§ **WHAT YOU SHOULD DO**
How would you continue the article on the study linking abortion to breast cancer risk, starting after its last sentence?

§ **TEXT**
--------------------

Abortion Nearly Triples Breast Cancer Risk, New Study Finds
Story provided by LifeNews.com
A new study published by scientists who examined diabetes mellitus type 2, reproductive factors, and breast cancer found a statistically significant association showing a 2.86-fold increased breast cancer risk from one induced abortion.
The study, led by Lilit Khachatryan, included researchers from Johns Hopkins School of Public Health and the University of Pennsylvania. Khachatryan is from the Department of Public Health, American University of Armenia, Yerevan, Armenia; Robert Scharpfb is from the Johns Hopkins School of Public Health and Sarah Kagan is from the School of Nursing at the University of Pennsylvania.
The study, published in Taylor & Francis, also found that delaying a first full-term pregnancy, which is frequently done by women having abortions, also raises the breast cancer risk wheras giving birth resulted in a 64% reduced risk.
Khachatryan’s team reported a statistically significant 13% increased breast cancer risk for every one year delay of a first full term pregnancy (FFTP), with delayed FFTPs until ages 21-30 or after age 30 resulting in 2.21-fold and 4.95-fold increased risks respectively. On the other hand, women with FFTPs before age 20 did not see a comparable breast cancer risk.
They wrote: “Any birth was protective (adjusted OR = 0.36, 95% CI 0.20–0.66). Each year delay in first pregnancy increased risk (adjusted OR = 1.13, 95% CI 1.01–1.27) as did induced abortions (adjusted OR = 2.86, 95% CI 1.02–8.04).”
Karen Malec of the Coalition on Abortion/Breast Cancer said she is not surprised by the findings because, “Fifty-four of 67 epidemiological studies since 1957 report an abortion-breast cancer link (not counting biological and experimental evidence).”
The study was not without some problems, Malec said, as the authors only one severely criticized study (Melbye et al. 1997) to make a claim that they did not believe there was enough evidence to prove the abortion-breast cancer link. Although Melbye’s team found no overall increased risk, they reported a statistically significant 89% increased risk for those having abortions after 18 weeks gestation.
Malec also noted another problem.

--------------------

§ **SOURCE DATA**
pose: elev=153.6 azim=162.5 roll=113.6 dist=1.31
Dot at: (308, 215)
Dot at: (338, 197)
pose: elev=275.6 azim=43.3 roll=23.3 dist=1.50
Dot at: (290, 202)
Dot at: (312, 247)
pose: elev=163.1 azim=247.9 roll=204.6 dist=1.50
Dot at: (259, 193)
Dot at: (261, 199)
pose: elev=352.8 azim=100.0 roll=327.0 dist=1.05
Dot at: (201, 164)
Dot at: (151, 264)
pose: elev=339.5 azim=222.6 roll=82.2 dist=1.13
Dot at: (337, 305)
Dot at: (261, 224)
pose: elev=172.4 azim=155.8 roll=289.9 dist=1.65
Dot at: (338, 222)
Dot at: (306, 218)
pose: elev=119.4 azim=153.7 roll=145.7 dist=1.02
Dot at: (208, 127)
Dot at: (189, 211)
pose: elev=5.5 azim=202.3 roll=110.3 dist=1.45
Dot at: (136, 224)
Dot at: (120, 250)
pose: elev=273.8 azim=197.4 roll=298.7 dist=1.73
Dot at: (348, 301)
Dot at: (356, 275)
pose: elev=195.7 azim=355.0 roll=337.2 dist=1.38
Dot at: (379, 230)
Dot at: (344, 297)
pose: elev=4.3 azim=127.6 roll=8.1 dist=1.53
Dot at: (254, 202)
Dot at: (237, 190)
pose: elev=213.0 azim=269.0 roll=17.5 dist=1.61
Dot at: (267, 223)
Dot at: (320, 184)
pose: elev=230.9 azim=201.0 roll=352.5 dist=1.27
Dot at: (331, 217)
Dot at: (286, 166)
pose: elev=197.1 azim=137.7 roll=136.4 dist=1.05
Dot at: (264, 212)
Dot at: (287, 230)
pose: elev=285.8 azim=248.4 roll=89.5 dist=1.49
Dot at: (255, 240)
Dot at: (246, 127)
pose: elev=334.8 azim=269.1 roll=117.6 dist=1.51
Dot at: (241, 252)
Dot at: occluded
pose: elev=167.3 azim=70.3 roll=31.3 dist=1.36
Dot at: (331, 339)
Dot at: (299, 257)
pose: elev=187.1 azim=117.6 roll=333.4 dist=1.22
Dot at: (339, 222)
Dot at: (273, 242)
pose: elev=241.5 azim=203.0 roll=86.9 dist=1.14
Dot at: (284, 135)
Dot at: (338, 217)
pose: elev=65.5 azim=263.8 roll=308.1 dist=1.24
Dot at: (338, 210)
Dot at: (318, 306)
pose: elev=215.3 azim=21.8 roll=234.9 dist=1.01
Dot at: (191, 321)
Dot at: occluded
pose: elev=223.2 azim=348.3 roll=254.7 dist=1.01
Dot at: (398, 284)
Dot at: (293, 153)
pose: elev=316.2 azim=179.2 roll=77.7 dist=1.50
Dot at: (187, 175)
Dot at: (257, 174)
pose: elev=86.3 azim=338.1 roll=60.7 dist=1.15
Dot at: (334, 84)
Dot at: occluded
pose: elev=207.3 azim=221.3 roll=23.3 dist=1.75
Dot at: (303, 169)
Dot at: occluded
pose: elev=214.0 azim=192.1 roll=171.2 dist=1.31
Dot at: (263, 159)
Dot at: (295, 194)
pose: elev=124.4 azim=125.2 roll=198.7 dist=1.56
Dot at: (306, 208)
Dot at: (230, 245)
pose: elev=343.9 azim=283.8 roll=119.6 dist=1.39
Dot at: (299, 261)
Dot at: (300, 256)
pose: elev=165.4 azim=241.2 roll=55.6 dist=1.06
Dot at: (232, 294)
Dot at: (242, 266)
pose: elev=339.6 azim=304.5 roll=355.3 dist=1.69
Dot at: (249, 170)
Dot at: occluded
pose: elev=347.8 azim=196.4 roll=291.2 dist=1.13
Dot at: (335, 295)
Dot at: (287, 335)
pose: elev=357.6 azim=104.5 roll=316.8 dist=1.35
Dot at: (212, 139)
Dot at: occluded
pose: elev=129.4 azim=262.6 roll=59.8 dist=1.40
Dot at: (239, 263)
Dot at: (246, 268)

--------------------

§ **EXERCISE RESPONSE**
“Khachatryan’s group cited recall bias as a possible limitation of their study, but tellingly provided no citations to support that claim. According to this hypothesis, the only reason that scientists find an ABC link is not because abortion really does raise risk. Rather, more women with breast cancer accurately report their past abortions than do healthy women,” she said.
“Similarly, authors of the Uzbekistan Health Examination Survey (which received financial and technical assistance through the US AID-funded MEASURE DHS+ program) said induced abortion is not negatively stigmatized in former Soviet states and that the collection of data is, therefore, successful,” she added.
“National Cancer Institute (NCI) branch chief Dr. Louise Brinton and her colleagues admitted in a 2009 study led by Jessica Dolle that abortion raises risk,” she said. “”They demonstrated that they know recall bias is a red herring used to prop up abortion. After Brinton and the NCI told women during the agency’s 2003 workshop to disregard retrospective studies because they were flawed due to recall bias, Brinton and Jessica Dolle and their colleagues subsequently used supposedly “flawed” data from their group’s 1994 and 1996 studies for their 2009 study.”
She notes that Dr. Joel Brind, one of the world’s foremost researchers on abortion and breast cancer, says, “The recall bias argument has been repeatedly disproved in the literature.”
Brind concluded that Khachatryan’s team “did not-and perhaps were not allowed to-characterize their findings honestly in the politically correct atmosphere of the U.S. and Europe. The good news is that they were able to report their findings in a prominent peer-reviewed journal at all.”